##### Exercise text #####

I have a question I was hoping  someone could answer my question. I was wondering what is considered long distance for my plan? I have unlimited province wide talking in my plan. I live in Toronto ontario. If I call someone in London ontario from Toronto is it free? What if I go to London ontario and call someone in toronto would it be free? 

 

Over the weekend I was in London and I tried to call my voicemail and it said that long distance chanrges may apply. I was wondering why it said that? Becacuse its supposed to be free isn't it? My plan has free provincial long distance.

 

Thanks

2 REPLIES 2

geogolem
Model Citizen / Citoyen Modèle

@JaK is correct in his answer. If you are more curious as to why you are getting this message and how everything works check out this post: http://productioncommunity.publicmobile.ca/t5/Discussions/If-I-text-or-call-a-local-number-while-the...

 

Whether or not a call is considered "long distance" has in fact nothing to do with your plan but rather is still based on the original phone system model. Your plan determines whether you will be charged for the "long distance" call. In order to access your voicemail your phone has a stored access number (usually this is actually your own phone number - when you call your own phone number from your phone it will access your voicemail). If you have a Toronto number and are in London, when you access your voicemail you are actually calling your own phone number (a Toronto number) while you are in London. This is considered a long distance call and hence you receive that message indicating that long distance charges may apply. If you have a province wide plan, these long distance charges wont apply to you though the call is considered "long distance" --> your province wide plan includes long distance calls within your province, hence you will only be charged for long distance calls that are not covered by your plan.

 

If you dont want to be bothered with hearing this message "long distance charges may apply" when you make calls --> add 1 in front of the number. In this case you would have to change your voicemail access number in your phones storage by adding the suffix +1

 

Back in the day, instead of a message saying "long distance charges may apply" the recording would actually tell you to hang up and place the call again with a 1 in front of the area code. Nowadays they just patch the call through for you, but warn you long distance charges *may* apply. If you precede the number with a 1 they assume you already know long distance charges may apply and do not give you any message.

JaK
Deputy Mayor / Adjoint au Maire

Hi @girl_toronto;

 

Yes, your province wide talk plan allows you to call for free to anywhere in the province from anywhere in the province, so calling from london back to Toronto will be free. However, in some of these cases you will get the "long distance charges may apply" recording before the call goes through, just ignore it and the call will go through anyways, no charge.

##### Data supplied #####

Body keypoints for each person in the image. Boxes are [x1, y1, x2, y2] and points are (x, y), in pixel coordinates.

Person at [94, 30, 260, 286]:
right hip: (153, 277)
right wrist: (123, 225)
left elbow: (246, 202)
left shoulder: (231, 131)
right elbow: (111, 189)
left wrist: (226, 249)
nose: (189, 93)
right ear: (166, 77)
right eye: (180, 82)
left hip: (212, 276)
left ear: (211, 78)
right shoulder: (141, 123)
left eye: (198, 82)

#####

--- Action item ---
In the forum thread about long distance calling, what number does a phone usually store as its voicemail access number?

--- Reply ---
Usually the user's own phone number.